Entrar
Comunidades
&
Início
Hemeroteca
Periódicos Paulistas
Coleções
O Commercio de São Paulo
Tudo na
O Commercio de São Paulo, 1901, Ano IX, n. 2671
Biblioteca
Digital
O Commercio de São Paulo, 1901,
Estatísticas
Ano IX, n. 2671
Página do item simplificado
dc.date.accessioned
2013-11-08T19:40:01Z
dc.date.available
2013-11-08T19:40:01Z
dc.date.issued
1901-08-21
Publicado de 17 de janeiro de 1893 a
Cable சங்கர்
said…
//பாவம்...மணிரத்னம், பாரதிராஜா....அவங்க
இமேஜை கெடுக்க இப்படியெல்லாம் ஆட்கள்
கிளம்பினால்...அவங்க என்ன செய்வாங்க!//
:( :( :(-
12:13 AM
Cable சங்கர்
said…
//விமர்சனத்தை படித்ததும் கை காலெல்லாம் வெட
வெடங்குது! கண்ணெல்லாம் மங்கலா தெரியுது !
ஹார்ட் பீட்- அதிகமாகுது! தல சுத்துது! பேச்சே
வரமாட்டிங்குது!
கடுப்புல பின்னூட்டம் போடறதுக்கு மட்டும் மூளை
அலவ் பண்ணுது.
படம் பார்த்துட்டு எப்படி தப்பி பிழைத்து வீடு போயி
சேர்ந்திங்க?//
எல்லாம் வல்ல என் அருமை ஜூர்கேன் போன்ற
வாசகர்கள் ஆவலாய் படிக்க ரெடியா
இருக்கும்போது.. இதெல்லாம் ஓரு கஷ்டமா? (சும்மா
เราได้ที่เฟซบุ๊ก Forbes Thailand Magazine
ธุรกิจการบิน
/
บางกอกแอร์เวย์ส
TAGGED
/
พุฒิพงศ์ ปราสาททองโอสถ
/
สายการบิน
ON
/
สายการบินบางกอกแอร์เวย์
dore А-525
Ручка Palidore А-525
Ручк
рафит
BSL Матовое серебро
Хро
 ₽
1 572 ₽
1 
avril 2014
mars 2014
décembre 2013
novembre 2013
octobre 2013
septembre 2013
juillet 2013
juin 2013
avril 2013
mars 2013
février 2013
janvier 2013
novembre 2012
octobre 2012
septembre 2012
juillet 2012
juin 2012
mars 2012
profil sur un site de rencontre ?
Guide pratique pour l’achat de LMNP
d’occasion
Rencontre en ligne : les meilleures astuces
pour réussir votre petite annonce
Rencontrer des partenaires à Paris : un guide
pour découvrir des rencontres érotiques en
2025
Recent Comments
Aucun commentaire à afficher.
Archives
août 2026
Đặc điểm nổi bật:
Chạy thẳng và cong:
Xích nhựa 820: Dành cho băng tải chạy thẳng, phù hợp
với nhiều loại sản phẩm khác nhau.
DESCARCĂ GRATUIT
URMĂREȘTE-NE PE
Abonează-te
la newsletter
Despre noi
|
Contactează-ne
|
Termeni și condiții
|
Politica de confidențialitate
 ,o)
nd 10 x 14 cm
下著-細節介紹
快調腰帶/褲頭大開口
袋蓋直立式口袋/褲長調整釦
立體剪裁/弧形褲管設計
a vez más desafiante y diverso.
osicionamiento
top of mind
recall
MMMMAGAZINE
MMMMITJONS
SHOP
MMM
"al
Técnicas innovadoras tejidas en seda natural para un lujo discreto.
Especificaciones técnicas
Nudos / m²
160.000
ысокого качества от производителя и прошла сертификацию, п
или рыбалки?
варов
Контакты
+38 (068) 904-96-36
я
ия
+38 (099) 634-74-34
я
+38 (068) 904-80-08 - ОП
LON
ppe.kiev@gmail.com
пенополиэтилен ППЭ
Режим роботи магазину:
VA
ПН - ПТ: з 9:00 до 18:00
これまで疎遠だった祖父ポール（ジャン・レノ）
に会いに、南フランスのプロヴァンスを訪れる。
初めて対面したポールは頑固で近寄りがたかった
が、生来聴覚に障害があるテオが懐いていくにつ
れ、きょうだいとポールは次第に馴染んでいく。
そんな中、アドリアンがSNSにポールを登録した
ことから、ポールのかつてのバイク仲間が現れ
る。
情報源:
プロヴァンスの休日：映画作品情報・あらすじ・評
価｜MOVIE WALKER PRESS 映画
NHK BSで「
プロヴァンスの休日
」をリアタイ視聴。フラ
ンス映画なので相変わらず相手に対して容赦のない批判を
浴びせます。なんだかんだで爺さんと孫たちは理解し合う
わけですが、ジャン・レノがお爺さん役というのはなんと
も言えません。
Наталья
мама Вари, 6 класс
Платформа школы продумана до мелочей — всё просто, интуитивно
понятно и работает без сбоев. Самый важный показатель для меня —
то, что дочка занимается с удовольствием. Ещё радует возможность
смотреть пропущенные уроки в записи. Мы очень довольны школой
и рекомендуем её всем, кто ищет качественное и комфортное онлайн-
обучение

──────

> Exercise: Rewrite everything from the start of the material down through the line containing "அலவ் பண்ணுது.", changing "Estatísticas" to "Statistics" and leaving the rest as it is.

> Exercise output:
Entrar
Comunidades
&
Início
Hemeroteca
Periódicos Paulistas
Coleções
O Commercio de São Paulo
Tudo na
O Commercio de São Paulo, 1901, Ano IX, n. 2671
Biblioteca
Digital
O Commercio de São Paulo, 1901,
Statistics
Ano IX, n. 2671
Página do item simplificado
dc.date.accessioned
2013-11-08T19:40:01Z
dc.date.available
2013-11-08T19:40:01Z
dc.date.issued
1901-08-21
Publicado de 17 de janeiro de 1893 a
Cable சங்கர்
said…
//பாவம்...மணிரத்னம், பாரதிராஜா....அவங்க
இமேஜை கெடுக்க இப்படியெல்லாம் ஆட்கள்
கிளம்பினால்...அவங்க என்ன செய்வாங்க!//
:( :( :(-
12:13 AM
Cable சங்கர்
said…
//விமர்சனத்தை படித்ததும் கை காலெல்லாம் வெட
வெடங்குது! கண்ணெல்லாம் மங்கலா தெரியுது !
ஹார்ட் பீட்- அதிகமாகுது! தல சுத்துது! பேச்சே
வரமாட்டிங்குது!
கடுப்புல பின்னூட்டம் போடறதுக்கு மட்டும் மூளை
அலவ் பண்ணுது.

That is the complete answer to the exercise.